Northern Ireland and the reality principle
No part of the United Kingdom better illustrates the contradictions of Brexit than Northern Ireland.
For more than twenty-five years Northern Ireland has been an important part of my personal and professional life. Through my work with the City of London Corporation, the Honourable The Irish Society, and more recently Ulster University, I have developed a deep affection for the people and communities of Northern Ireland and a profound commitment to its peaceful future.
I love the place and have seen at first hand the remarkable progress that has been made since the Good Friday Agreement. But, that progress should never be taken for granted.
Brexit promised simple answers to complicated questions. Northern Ireland demonstrated that reality is rarely so accommodating.
The Windsor Framework exists because geography, economics, and the peace process could not simply be wished away. The need to avoid a hard border on the island of Ireland collided with the decision to leave the European Union’s economic structures.
Facts eventually reasserted themselves. The lesson is an important one.
The future prosperity and stability of these islands depends upon cooperation, partnership, and mutual respect. Brexit made those objectives harder to achieve, not easier.
The country has moved on
Perhaps the most telling verdict on Brexit now comes not from politicians or commentators, but from the British public itself. Increasing numbers of people believe Brexit was a mistake. Among younger voters the view is even more pronounced.
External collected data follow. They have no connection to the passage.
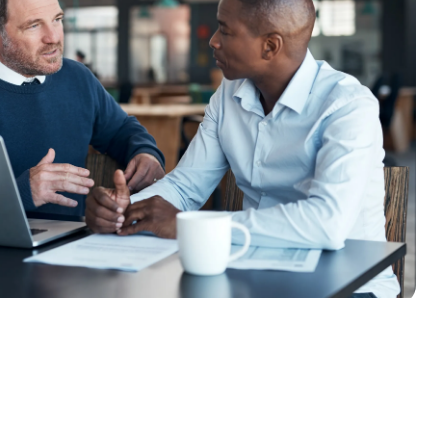
South Africa
Schweiz (Deutsch)
Suisse (Français)
Switzerland (English)
Sverige
United Kingdom
United States
Corporate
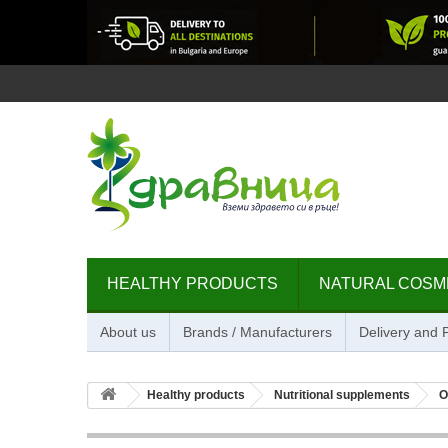
HEALTHY PRODUCTS
NATURAL COSM
About us
Brands / Manufacturers
Delivery and
Healthy products
Nutritional supplements
O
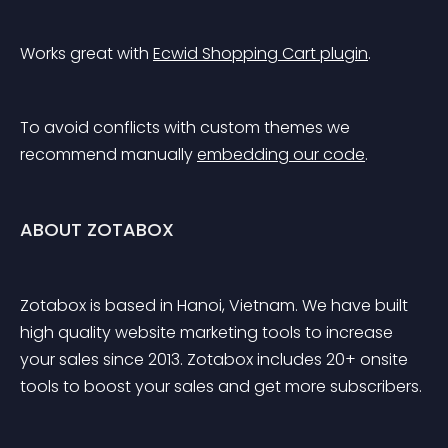
Works great with 
Ecwid Shopping Cart plugin
.
To avoid conflicts with custom themes we 
recommend manually 
embedding our code
.
ABOUT ZOTABOX
Zotabox is based in Hanoi, Vietnam. We have built 
high quality website marketing tools to increase 
your sales since 2013. Zotabox includes 20+ onsite 
tools to boost your sales and get more subscribers.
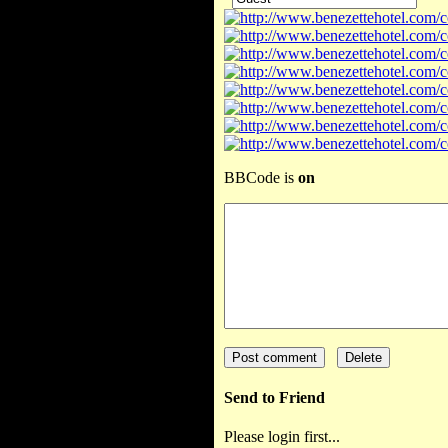
BBCode is
on
Send to Friend
Please login first...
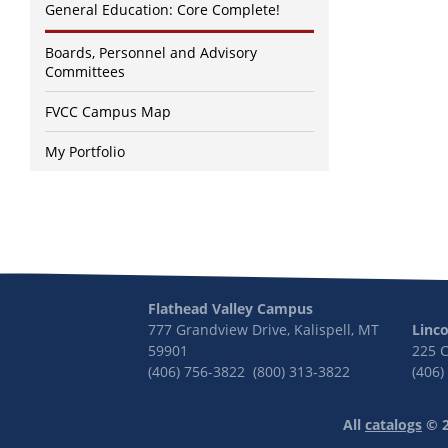
General Education: Core Complete!
Boards, Personnel and Advisory
Committees
FVCC Campus Map
My Portfolio
Flathead Valley Campus
777 Grandview Drive, Kalispell, MT
Linc
59901
225 
(406) 756-3822 (800) 313-3822
(406)
All
catalogs
© 2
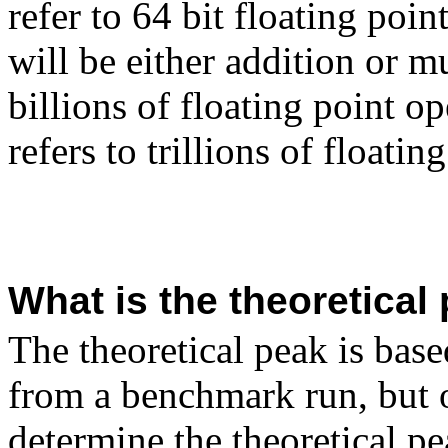
refer to 64 bit floating poi
will be either addition or mu
billions of floating point o
refers to trillions of floati
What is the theoretica
The theoretical peak is bas
from a benchmark run, but 
determine the theoretical pe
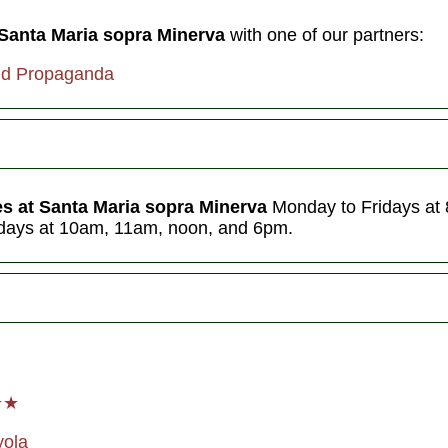
 Santa Maria sopra Minerva
with one of our partners:
nd Propaganda
es at Santa Maria sopra Minerva
Monday to Fridays at
days at 10am, 11am, noon, and 6pm.
★★
yol
a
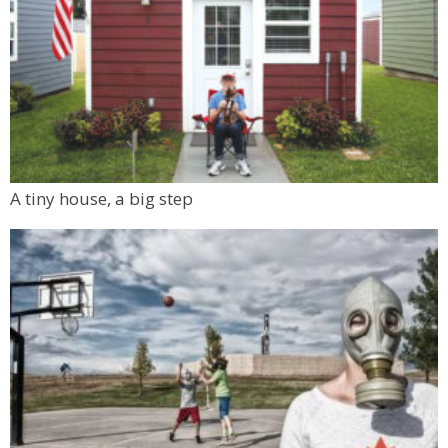
A tiny house, a big step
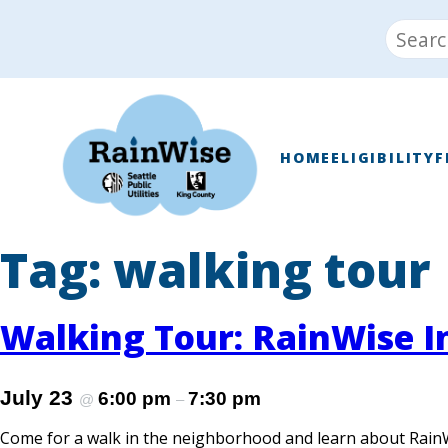
Skip
Search
to
for:
content
RainWise
HOME
ELIGIBILITY
F
Tag:
walking tour
Walking Tour: RainWise In
July 23
6:00 pm
7:30 pm
@
–
Come for a walk in the neighborhood and learn about Rain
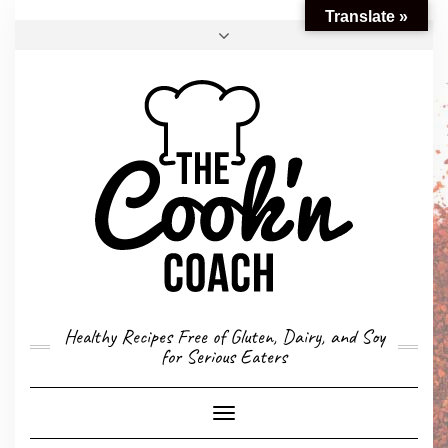
Translate »
FACEBOOK
TWITTER
INSTAGRAM
EMAIL
CONVERSION CALCULATOR
MY STORY
CONTACT
Healthy Recipes Free of Gluten, Dairy, and Soy
for Serious Eaters
Toggle
Navigation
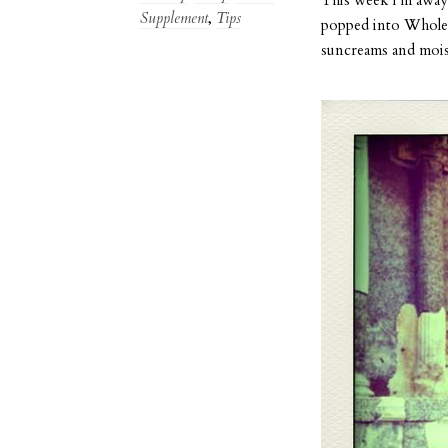
Supplement
,
Tips
popped into Whole F
suncreams and mois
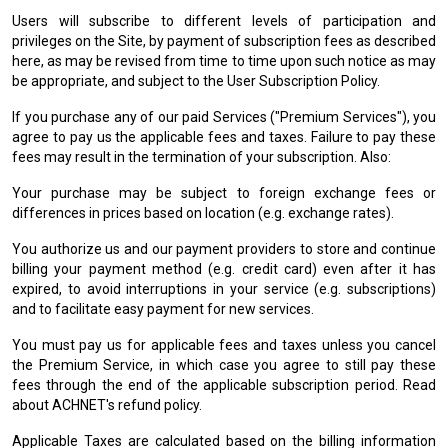
Users will subscribe to different levels of participation and
privileges on the Site, by payment of subscription fees as described
here, as may be revised from time to time upon such notice as may
be appropriate, and subject to the User Subscription Policy.
If you purchase any of our paid Services ("Premium Services"), you
agree to pay us the applicable fees and taxes. Failure to pay these
fees may result in the termination of your subscription. Also:
Your purchase may be subject to foreign exchange fees or
differences in prices based on location (e.g. exchange rates).
You authorize us and our payment providers to store and continue
billing your payment method (e.g. credit card) even after it has
expired, to avoid interruptions in your service (e.g. subscriptions)
and to facilitate easy payment for new services.
You must pay us for applicable fees and taxes unless you cancel
the Premium Service, in which case you agree to still pay these
fees through the end of the applicable subscription period. Read
about ACHNET's refund policy.
Applicable Taxes are calculated based on the billing information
This should not surprise anyone. Democracies learn.
The purpose of democracy is not to make a single decision and then prohibit future generations from revisiting it. The purpose of democracy is to allow nations to reflect upon experience and change course when the evidence demands it.
The evidence now demands exactly that.
The case for re-joining
In my opinion, given the evidence of Brexit’s manifold failures, Britain should re-join the European Union.
Not because the European Union is perfect. Not because we can somehow return to 2016. And certainly not because of nostalgia.
The case for re-joining is a case about the future.
It is a case for stronger economic growth, greater influence, enhanced security, improved opportunities for young people, deeper scientific and cultural collaboration, and a stronger voice on the global stage.
The question was never whether the European Union was perfect. The question was whether Britain was stronger inside it than outside it. Ten years later, the answer is unmistakable. We were.
The political challenge now is one of leadership.
Across British politics there are growing numbers of senior figures who privately acknowledge that Brexit has failed and that Britain will ultimately need a much closer relationship with Europe than current political orthodoxy permits. The next generation of leaders must find the courage to say publicly what many already know privately.
If politicians such as Andy Burnham genuinely believe Britain’s future lies in rebuilding our European relationships, they should be prepared to join with Ed Davey and others and make that case openly and honestly. Leadership means persuading people of difficult truths, not merely following opinion polls once the argument has been won.
The country deserves that honesty.
The Journey Home
Re-joining the European Union would require realism as well as ambition. It would involve obligations as well as benefits. It would require political courage. Most of all, it would require confidence.
Confidence that Britain’s future lies at the heart of Europe, not on its margins.
Confidence that cooperation strengthens sovereignty rather than diminishing it.
Confidence that our prosperity, security, and influence are enhanced when we work alongside our neighbours.
On 23 June 2016 Britain voted to leave the European Union. Ten years later the evidence is in, the promises have been tested, and the verdict is clear. Brexit was a mistake.
The next great national project, whoever our next Prime Minister is, should be to re-join.